Título: Desintegrados
Título original: Unwind
Autor: Neal Shusterman
ISBN-13: 9788581638102
ISBN-10: 8581638104
Grupo Editorial: Novo Conceito
Selo: Novo Conceito
Ano de lançamento: 2017
Número de páginas: 416
Gênero: Distopia
Encontre: Amazon | Skoob
Sinopse: A Fragmentação tornou-se um grande negócio com poderosos interesses políticos e corporativos em jogo. O governo não quer apenas continuar com ela, como também expandi-la. Cam foi feito inteiramente com as melhores partes de fragmentados e, tecnicamente, ele é um garoto que não existe. Um verdadeiro Frankstein do futuro, que luta para encontrar sua identidade e se questiona se um ser como ele pode ter alma. Quando as ações de um sádico caçador de recompensas ameaçam a causa de Connor, Lev e Risa, o destino de um deles é ligado ao de Cam. A aguardada sequência de Fragmentados desafia a suposição de onde começa e termina a vida e o que realmente significa viver.

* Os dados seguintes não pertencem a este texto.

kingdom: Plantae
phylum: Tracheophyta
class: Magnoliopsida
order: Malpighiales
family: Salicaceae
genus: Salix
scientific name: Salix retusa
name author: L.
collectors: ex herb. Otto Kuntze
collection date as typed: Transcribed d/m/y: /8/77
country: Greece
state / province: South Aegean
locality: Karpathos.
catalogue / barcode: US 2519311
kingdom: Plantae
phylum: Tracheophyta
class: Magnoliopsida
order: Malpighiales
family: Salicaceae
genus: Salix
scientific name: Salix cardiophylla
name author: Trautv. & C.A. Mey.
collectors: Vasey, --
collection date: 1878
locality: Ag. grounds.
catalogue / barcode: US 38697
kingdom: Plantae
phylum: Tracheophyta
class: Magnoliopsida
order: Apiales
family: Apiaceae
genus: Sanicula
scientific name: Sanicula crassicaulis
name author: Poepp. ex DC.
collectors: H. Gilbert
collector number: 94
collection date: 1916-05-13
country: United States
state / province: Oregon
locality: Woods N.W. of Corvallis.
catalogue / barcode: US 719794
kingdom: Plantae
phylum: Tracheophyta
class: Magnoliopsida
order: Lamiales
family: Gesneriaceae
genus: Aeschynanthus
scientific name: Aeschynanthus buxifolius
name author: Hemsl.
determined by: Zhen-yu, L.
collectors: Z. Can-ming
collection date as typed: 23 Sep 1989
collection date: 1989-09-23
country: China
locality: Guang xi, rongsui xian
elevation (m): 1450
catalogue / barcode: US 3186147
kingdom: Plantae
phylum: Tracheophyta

 Leia também: resenha Fragmentados
 Connor, Risa e Levi são os protagonistas que conhecemos em Fragmentados. Naquela época, Connor era um garoto de dezesseis anos que descobriu pro acaso que seus pais haviam assinado sua ordem de fragmentação, Risa era uma tutelada da Casa Estatal de quinze anos que seria fragmentada para que o Estado cortasse gastos e Levi era um menino de treze anos que seria dízimo. O caminho desses três se cruzou, de modo que cada um deles mudou e amadureceu juntos. Agora, depois de tudo o que nos foi revelado no primeiro livro da série distópica de Neal Shusterman, o autor nos apresenta mais três personagens que irão ajudar no desenrolar de tudo.
"Ele controla as próprias emoções, escondendo-as atrás de um sorriso." p. 15
 Starkey, Miracolina e Cam são os novos personagens que iremos acompanhar. Starkey vai aprender muito nas ruas após fugir de sua fragmentação, Miracolina ficará revoltada ao ser impedida de cumprir sua missão como dízimo e Cam é o primeiro humano composto. Sim, ele foi totalmente criado a partir de fragmentos de outras milhares de pessoas. Cada um deles terá seu destino ligado, de alguma forma, aos protagonistas já conhecidos por nós, e nos permitirão uma visão abrangente acerca dos novos acontecimentos.
"- Uma nação de adolescentes zangados, sem trabalho, sem estudo e com todo esse tempo livre nas mãos? Pode apostar que estou com medo e você também deveria estar..." p. 261
 Uma das coisas mais marcantes nos livros de Neal Shusterman é o fato de que sua narrativa em terceira pessoa é muito envolvente e esclarecedora. Ele consegue nos fazer prestar atenção no que realmente importa, ao mesmo tempo em que nos permite uma visão ampla de vários núcleos. Só assim os esclarecimentos necessários chegarão para nós enquanto essa realidade que não é a nossa nos mostra que ainda temos muito o que aprender.
 Os questionamentos do livro anterior ganharão respostas, assim como muito conteúdo será acrescentado e poderemos conhecer um outro lado da Guerra de Heartland, que dividiu as pessoas entre os Pró-Vida e os Pró-Escolha. Saberemos como a guerra se desenvolveu, conheceremos mais da propaganda de fragmentação, entenderemos melhor a cabeça dessas pessoas que se deixam levar por uma solução apresentada como perfeita por seu o seu governo utópico. Tudo aqui é muito bem explorado e só nos deixa ainda mais empolgados para o que está por vir.
"- Acho que é importante eu deixar isso bem claro - começa ela - Eu não sou agora, nem jamais fui, a favor da fragmentação..." p. 372 
 Desintegrados é uma das melhores continuações que já li. Neal Shusterman consegue responder todas as perguntas que precisam de respostas, além de nos permitir decifrar muitas incógnitas que nem chegamos a cogitar. Essa é uma distopia que consegue nos apresentar um futuro que poderia ser possível, assim como nos permite muitas reflexões sobre nossos atuais atualmente. Sem dúvidas uma leitura que vale muito a pena.